LETS PUT THIS TO BED


Here is a weekly chart of Cash Gold with a 3 standard deviation band above the pricing. It is my contention that from a big picture stand point this is a bubble. You can see we just recently again hit the deviation band. We did have a little reaction down, but nothing to write home about. Most of these "touches" have resulted in dips which is why I claim this market is extended. Am I shorting this market here? No. My Silver setup I was hoping for this week has been invalidated, so other than Copper, I see no shorting opps in the metals here.

This trend is solidly up so from a trading standpoint especially short term, there are no sell signals here. The point I have been making here for awhile now is that it is just a market from a historical perspective that is completely devoid of it's fundamentals up here. It has accelerated in the face of very low inflation and also with a rising dollar. Historically, those are the 2 correlations that have always deteremined the fate of this market. Since they are ignoring those signals that tells us this is a pure speculative move. These types of situations all end the same way, the only variables are how long it takes for them to peak. My comments are mostly just to get people to have an exit plan. I know when things go up like this you think it will last forever and all the sky high predictions for how far price will go and why they are justified come out. This happened in Real Estate, it happened in stocks in 2000. It was also happening recently in stocks when the 1500 calls for the SP 500 came out. Look at who is making the predictions and their track records. Have they been accurate in the past, or have they missed one major market peak or trough after another?

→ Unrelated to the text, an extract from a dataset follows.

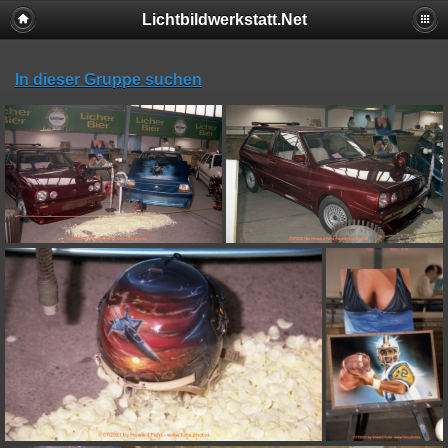
Lichtbildwerkstatt.Net
In dieser Gruppe suchen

I will just leave you with this thought on this topic. Does that chart above look sustainable? If you think it does just tune me out. If you do not, develop a protective exit strategy in case I am right. Enough on this I am tired of this topic. I will post any trades I do in either direction here when they are done.

NOW TO MY CURRENT DILEMMA



We have the bounce going on I mentioned this past weekend. I have today's action so far on the screen as a projection. It is currently an inside bar with down close. Looking below we have 2 things that indicate a sell and one showing the extended downmove, and a possible buy. What to do? Based on looking at the VIX it appears to me the top is in, it has a very similar look to the most recent big tops we have seen. It features an explosion up for a few days far beyond any standard deviation bands. The normal gyrations in trends generally do not do that. Next, the extended buy I have labeled at the bottom often also picks major turns and it would indicate a low. Since it also occurred at the 200 day moving average, it is certainly possible that the whole correction has already occurred in that brief period. I normally like to have a divergence in that bottom indicator, which we do not have yet to pick a low but it is not always required.

The middle panel showing a rollover in Momentum tilts this back to the bearish side, these can often be very powerful patterns for big moves, and it is indicating sell entries right here. The top panel shows a momentum downtrend, and now a reaction to it upward. Essentially it is mirroring price. I am watching this momentum line very closely to see how it reacts on this bounce. If it begins to curl back down that will be confirmation of a sell.

Net net here, I am looking to short this rally, but am not "all in" in terms of things I look at mentally. There is an outside chance the whole correction ended already, but I am leaning toward it not being over yet. The next couple of days are critical in my world.

1 comment:

robert said...

re: gold chart with arrows identifying 3 SD events

Chris,

Thank you! To me personally, that's one of the most interesting charts you've ever put up.

Jeremy Grantham did a lot of great research on market bubbles. Looking at 28 different market bubbles, he found that every time a market reached a point of 2 SDs away from the norm, it would eventually revert all the way back to the long-term mean.

I don't know the exact math Grantham and you are using in your equations, but I find this phenomena both valuable and fascinating.

Keep up the good work, Chris. You know your stuff.